***** Information shown

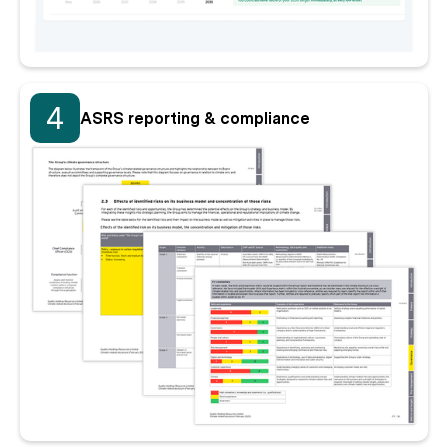
4
ASRS reporting & compliance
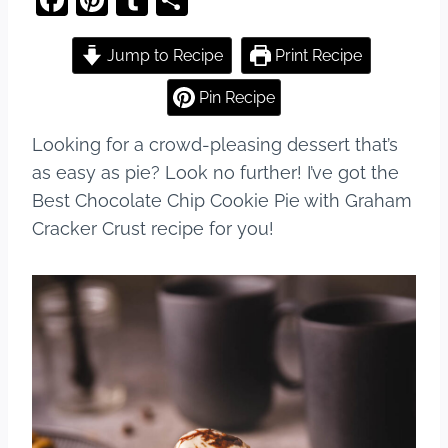
a
nt
u
h
c
er
m
ar
Jump to Recipe
Print Recipe
e
e
bl
e
Pin Recipe
b
st
r
Looking for a crowd-pleasing dessert that’s
o
as easy as pie? Look no further! I’ve got the
o
Best Chocolate Chip Cookie Pie with Graham
k
Cracker Crust recipe for you!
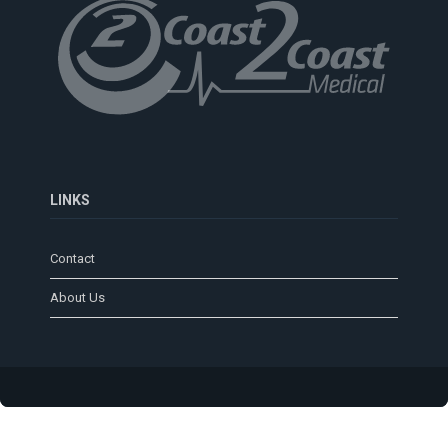
LINKS
Contact
About Us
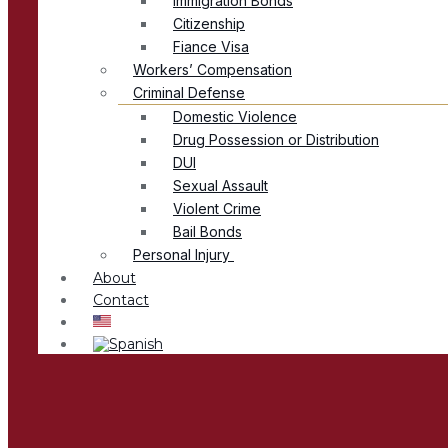
Immigration Bonds
Citizenship
Fiance Visa
Workers’ Compensation
Criminal Defense
Domestic Violence
Drug Possession or Distribution
DUI
Sexual Assault
Violent Crime
Bail Bonds
Personal Injury
About
Contact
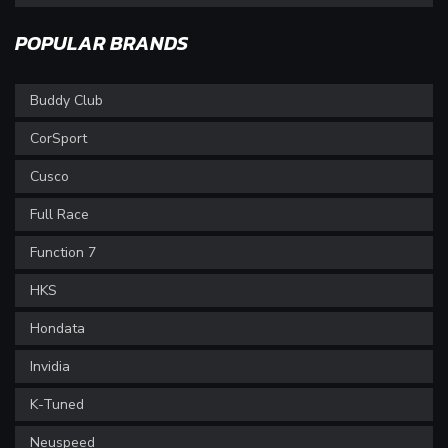
POPULAR BRANDS
Buddy Club
CorSport
Cusco
Full Race
Function 7
HKS
Hondata
Invidia
K-Tuned
Neuspeed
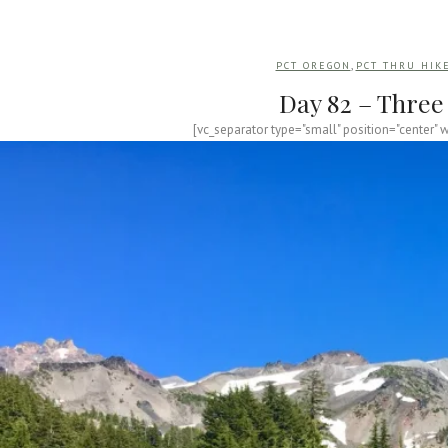
,
PCT OREGON
PCT THRU HIK
Day 82 – Three 
[vc_separator type="small" position="center" 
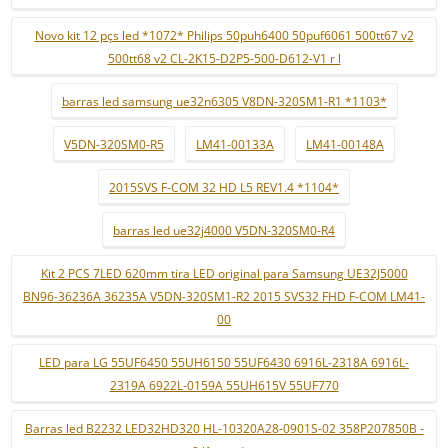
Novo kit 12 pçs led *1072* Philips 50puh6400 50puf6061 500tt67 v2
500tt68 v2 CL-2K15-D2P5-500-D612-V1 r l
barras led samsung ue32n6305 V8DN-320SM1-R1 *1103*
V5DN-320SM0-R5
LM41-00133A
LM41-00148A
2015SVS F-COM 32 HD L5 REV1.4 *1104*
barras led ue32j4000 V5DN-320SM0-R4
Kit 2 PCS 7LED 620mm tira LED original para Samsung UE32J5000
BN96-36236A 36235A V5DN-320SM1-R2 2015 SVS32 FHD F-COM LM41-
00
LED para LG 55UF6450 55UH6150 55UF6430 6916L-2318A 6916L-
2319A 6922L-0159A 55UH615V 55UF770
Barras led B2232 LED32HD320 HL-10320A28-0901S-02 358P207850B -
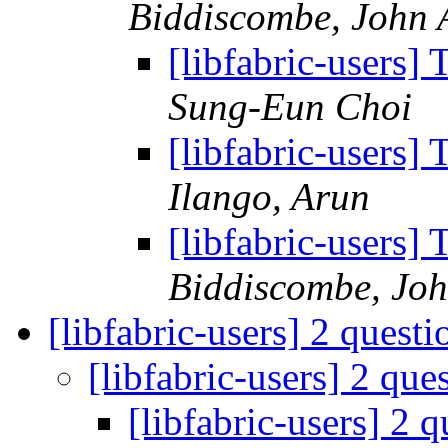
Biddiscombe, John 
[libfabric-users]
Sung-Eun Choi
[libfabric-users]
Ilango, Arun
[libfabric-users]
Biddiscombe, Joh
[libfabric-users] 2 quest
[libfabric-users] 2 que
[libfabric-users] 2 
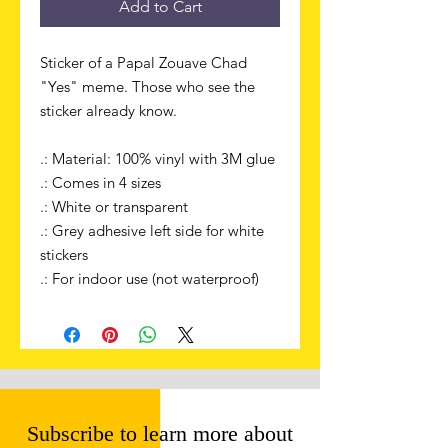
Add to Cart
Sticker of a Papal Zouave Chad
"Yes" meme. Those who see the
sticker already know.
.: Material: 100% vinyl with 3M glue
.: Comes in 4 sizes
.: White or transparent
.: Grey adhesive left side for white
stickers
.: For indoor use (not waterproof)
Subscribe to learn more about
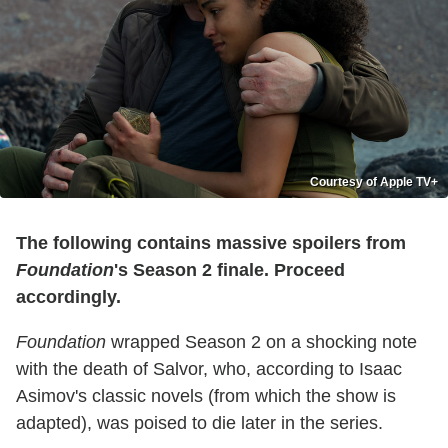
Courtesy of Apple TV+
The following contains massive spoilers from
Foundation
's Season 2 finale. Proceed
accordingly.
Foundation
wrapped Season 2 on a shocking note
with the death of Salvor, who, according to Isaac
Asimov's classic novels (from which the show is
adapted), was poised to die later in the series.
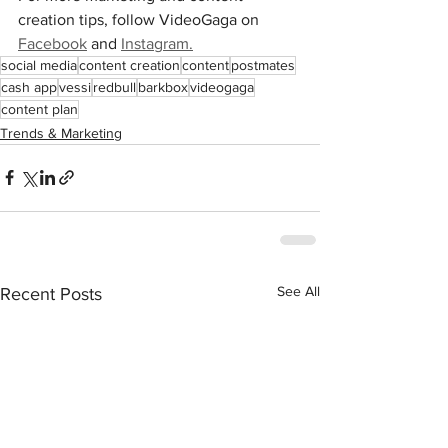
creation tips, follow VideoGaga on 
Facebook
 and 
Instagram.
social media
content creation
content
postmates
cash app
vessi
redbull
barkbox
videogaga
content plan
Trends & Marketing
See All
Recent Posts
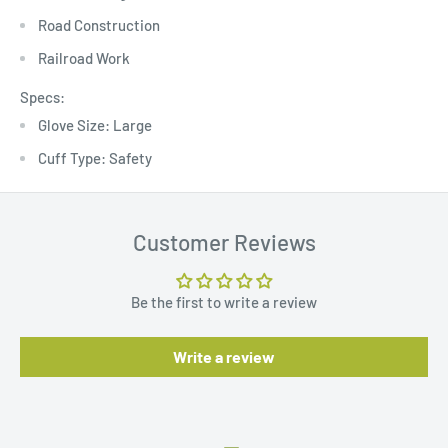
Road Construction
Railroad Work
Specs:
Glove Size: Large
Cuff Type: Safety
Customer Reviews
Be the first to write a review
Write a review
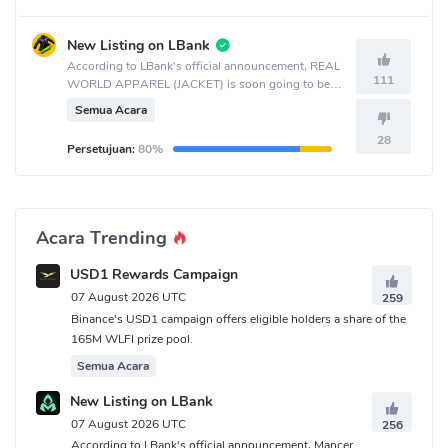
New Listing on LBank
According to LBank's official announcement, REAL
111
WORLD APPAREL (JACKET) is soon going to be
listed on the LBank crypto exchange.
Semua Acara
28
Persetujuan:
80%
Acara Trending
USD1 Rewards Campaign
07 August 2026 UTC
259
Binance's USD1 campaign offers eligible holders a share of the
165M WLFI prize pool.
Semua Acara
New Listing on LBank
07 August 2026 UTC
256
According to LBank's official announcement, Mancer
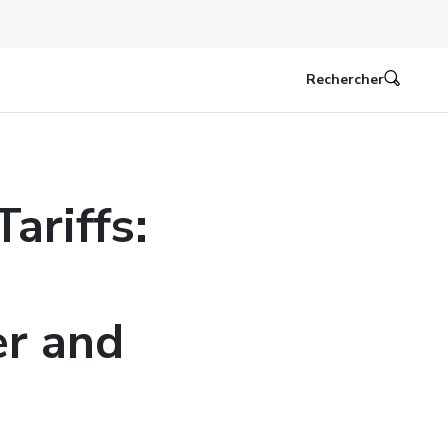
Rechercher
ariffs:
er and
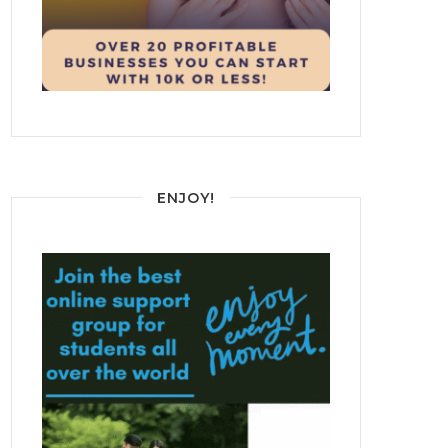
ENJOY!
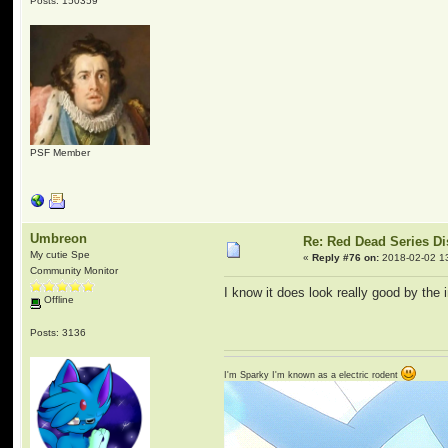
Posts: 150359
PSF Member
Umbreon
Re: Red Dead Series D
My cutie Spe
«
Reply #76 on:
2018-02-02 1
Community Monitor
I know it does look really good by the
Offline
Posts: 3136
I'm Sparky I'm known as a electric rodent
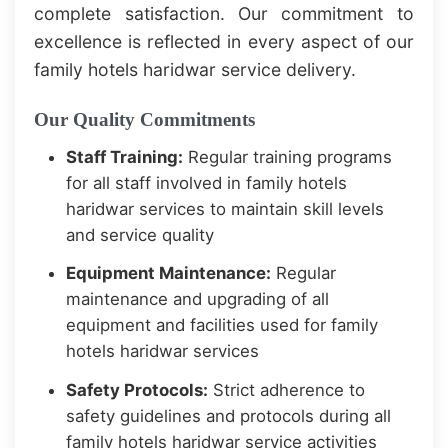
complete satisfaction. Our commitment to
excellence is reflected in every aspect of our
family hotels haridwar service delivery.
Our Quality Commitments
Staff Training:
Regular training programs
for all staff involved in family hotels
haridwar services to maintain skill levels
and service quality
Equipment Maintenance:
Regular
maintenance and upgrading of all
equipment and facilities used for family
hotels haridwar services
Safety Protocols:
Strict adherence to
safety guidelines and protocols during all
family hotels haridwar service activities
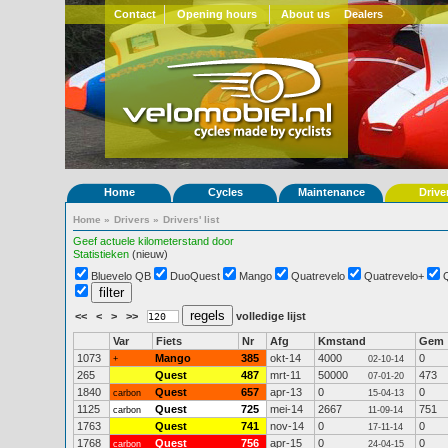
Contact
Opening hours
About us
Dealers
Home
Cycles
Maintenance
Drive
Home
»
Drivers
»
Drivers' list
Geef actuele kilometerstand door
Statistieken
(nieuw)
Bluevelo QB
DuoQuest
Mango
Quatrevelo
Quatrevelo+
<<
<
>
>>
volledige lijst
Var
Fiets
Nr
Afg
Kmstand
Gem
1073
Mango
385
okt-14
4000
0
+
02-10-14
265
Quest
487
mrt-11
50000
473
07-01-20
1840
Quest
657
apr-13
0
0
carbon
15-04-13
1125
Quest
725
mei-14
2667
751
carbon
11-09-14
1763
Quest
741
nov-14
0
0
17-11-14
1768
Quest
756
apr-15
0
0
carbon
24-04-15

**********

▶ Instructions for the task: Return all lines in the entries above that carry the word "creation".

▶ Response to the exercise:
creation tips, follow VideoGaga on 
content creation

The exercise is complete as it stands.